- Nickname: Tarzan
- Born: November 26, 1944 (age 81) Cabatuan, Iloilo, Philippines
- Allegiance: Republic of the Philippines
- Branch: Philippine Air Force
- Service years: 1968-1989
- Rank: Colonel
- Commands: Armed Forces of the Philippines
- Education: Central Philippine University Ateneo de Manila University Asian Institute of Management Naval Postgraduate School

= Hector Tarrazona =

Filipino colonel and politician (born 1944)

Hector M. Tarrazona (born 1944), is a former Philippine Air Force colonel and a founding member of the Reform the Armed Forces Movement (RAM). In the May 10, 2010, elections, Tarrazona ran as a senatorial candidate under the Ang Kapatiran Party banner, and was supported by the Roman Catholic Church, along with Rizalito David, Jo Aurea Imbong, Adrian Sison, Reginald Tamayo, and Manuel Valdehuesa Jr.

==Early years==
Tarrazona was born on 26 November 1944 in Cabatuan, Iloilo. He graduated salutatorian of his batch in high school then attended Central Philippine University from 1962 to 1964 and studied civil engineering.

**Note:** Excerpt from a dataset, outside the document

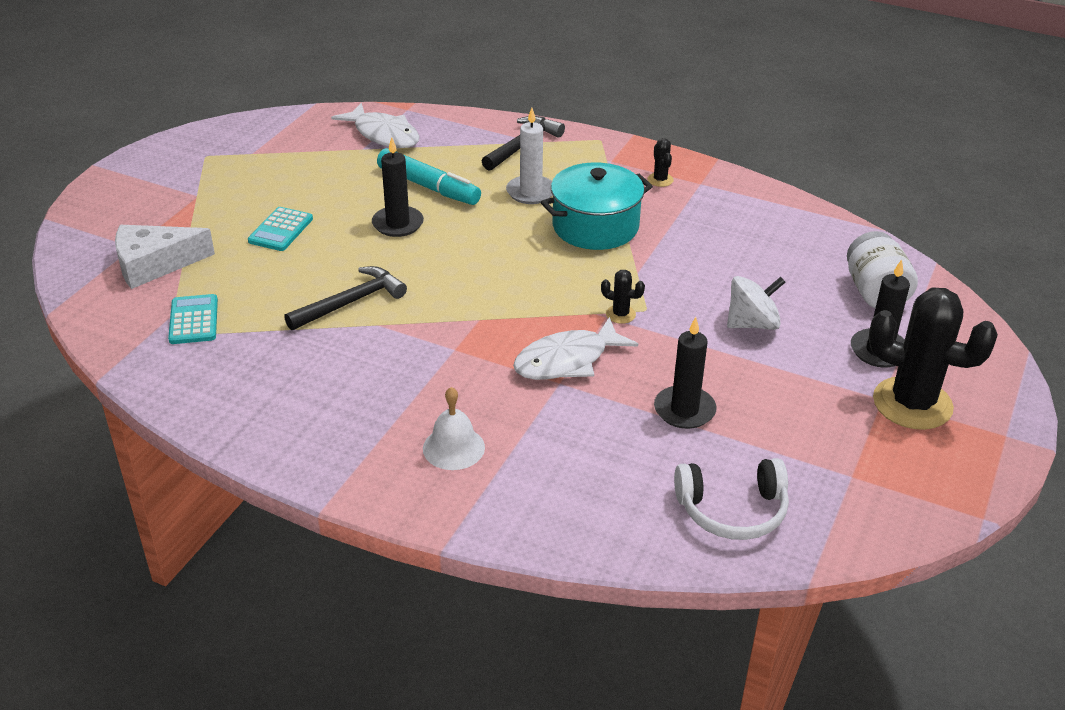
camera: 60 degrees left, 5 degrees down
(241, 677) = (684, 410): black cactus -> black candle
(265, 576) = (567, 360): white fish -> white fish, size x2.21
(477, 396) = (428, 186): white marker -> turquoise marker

==Military and political career==
In 1964, he went to the Philippine Military Academy, and graduated with the Class of '68.

In 1970, he took an undergraduate pilot training in the Philippine Air Force Flying School in Fernando Air Base in Lipa, Batangas; and in 1982, he went to Monterey, California, U.S.A. to study International Defense Management at the Naval Postgraduate School.

He went back to the Philippines and finished his master's degree in Business Administration.

Tarrazona also taught the courses, Intelligence Officer Basic Course and Military Intelligence Collection Course at the Special Intelligence Training School. Concurrent during his service years, Col. Tarrazona was also vice president and general manager of Rajah Broadcasting Network (DZRJ) from 1983 to 1985, and from 1986 to 1987. He was external vice president and general manager of the Armed Forces of the Philippines General Insurance Corporation.

In the formation of the Reform the Armed Forces Movement (RAM), Tarrazona was elected to the 11-man Executive Committee. In January 1986, Tarrazona was one of the seven military officers who announced the formation of the Reformed Armed Forces Movement (RAM). It was also Tarrazona who called on Col. Antonio Sotelo, of the 15th Strike Wing in Villamor Air Base during the height of the People Power Revolution, and convinced the latter to support the revolution against the dictator Pres. Ferdinand Marcos. The switching of the 15th Strike Wing to the rebel camp was one of the crucial moments of the revolution.

After the 1987 coup attempts against the Aquino administration, Col. Tarrazona was suspected involvement and ordered arrested. Tarrazona denied this and was later released.

==Later life==
In 1991, he attended the Ateneo de Manila University and later the Asian Institute of Management where he received his master's degree in Development Management.

From 1991 to 1992, he was the senior vice president for comptroller-ship of the Armed Forces and Police Savings and Loan Association, Inc. (AFPSLAI). He was president of the AFP Officers Village Association, Inc., from 1991 to 1994 and then in 2003 to 2006. From 1995 to 1996, he was vice president for Corporate Planning and Business Development of Primetown Property Group, Inc.; from 1997 to 1998, he was chief operating officer and general manager of Public Safety Mutual Benefit Fund Inc.; and from 2001 to 2002, he was president of Riviera Sports and Country Club.

Tarrazona founded the Child Development and Guidance Center Cooperative where he served as vice chairman. He was also the financial and management consultant of the following companies: Rajah Broadcasting Network, Miralles Furniture, Air Materiel Wing Savings and Loan Association, Inc. (AMWSLAI), Public Safety Mutual Benefit Fund, Inc. (PSMBFI,) GMA Channel 7, and Velprint Corporation. He also served as assistant chief of Air Staff for Civil Military Operations, chief of the military personnel branch under the office of the Assistant Secretary for Administration, and senior military assistant to the Secretary of National Defense.

Tarrazona is currently the consultant/chief of the Airmen Examination Board at the Civil Aviation Authority of the Philippines.

Tarrazona also authored After EDSA, a book on his personal account of the EDSA Revolution and his views on the problems of the Filipino society. He occasionally writes articles for the Cavalier Magazine of the PMA Alumni Association, Inc.